Deal spoke to more than 1,500 people jammed into Clayton State’s Athletic and Fitness Center.
Denisha Crompton was among them. She flew in from Bakersfield, Calif., to see her brother, David-Tiawian Crompton, graduate with an MBA.
“I think it’s wonderful,” said Crompton. “We always knew we were going to have to do something, and he’s very business-minded.”
Graduates had few-but-positive words Saturday.
“I feel good,” said Courtney Carlton, whose mother Carol Carlton of Griffin showed up nearly two hours early to see her graduate.
“I can’t find the words,” said her mother. “She’s awesome. She worked hard for this.”
Carol Carlton sat with family friend Matthew Chambers, who got her daughter “started on this road to success.” She credited Chambers with tutoring and encouraging her to keep working towards her degree.
“Without him, I don’t think she would be here,” she said.
Chambers — who graduates Friday with an MBA from Georgia Southern University — said he helped her believe in herself and told her to “be humble and never give up.”
“And always do the best you can and go the extra mile,” interjected Carol Carlton, echoing the governor’s sentiments.

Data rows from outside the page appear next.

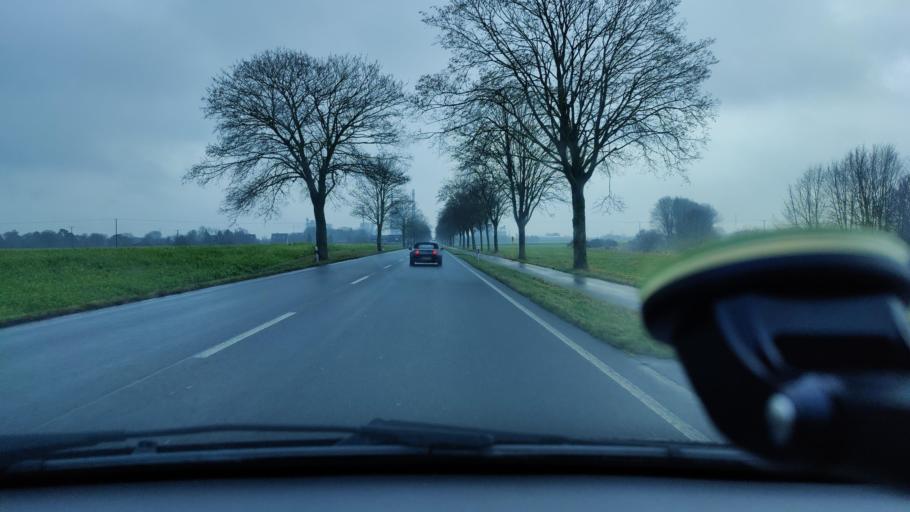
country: DE
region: North Rhine-Westphalia
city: Rheinberg
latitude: 51.5732
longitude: 6.5655
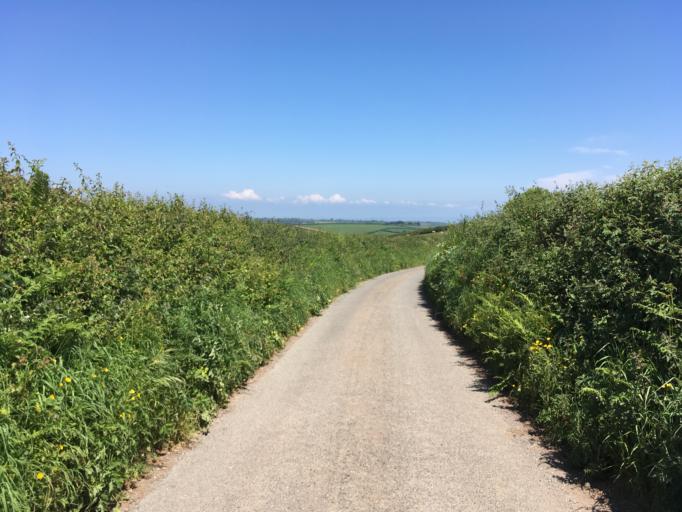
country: GB
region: England
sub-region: Devon
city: Dartmouth
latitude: 50.3493
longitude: -3.5407
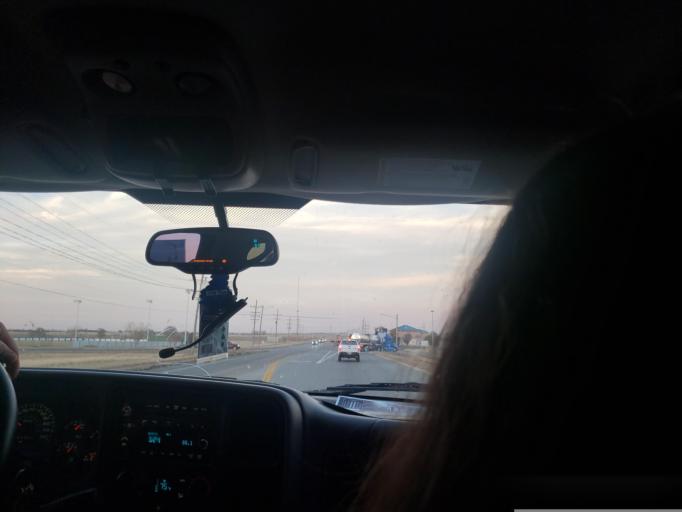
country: US
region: Kansas
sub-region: Seward County
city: Liberal
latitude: 37.0506
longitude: -100.9042
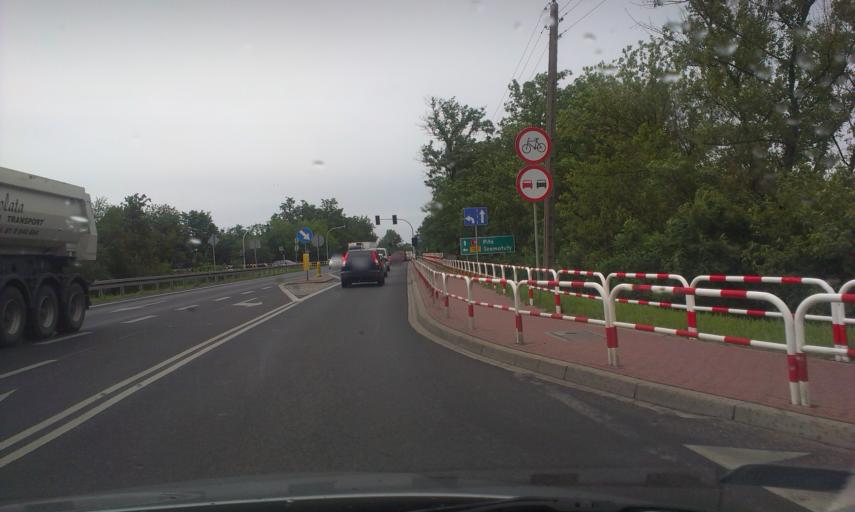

Commencement ceremonies were also highlighted by the awarding of a posthumous degree to the family of the late Scharlie-Marteace Lockhart, one of Clayton State’s best-known alumni and student workers.
Lockhart died unexpectedly March 1, while pursuing his master’s in liberal studies at Clayton State. He earned a Bachelor of Science degree in sociology from the university.
Clayton State President Dr. Thomas J. Hynes presented the posthumous degree to Lockhart’s mother, Meirley Lockhart of Riverdale. His sister, Dr. Sharbrenia Lockhart-Thompson of Ellenwood, also attended.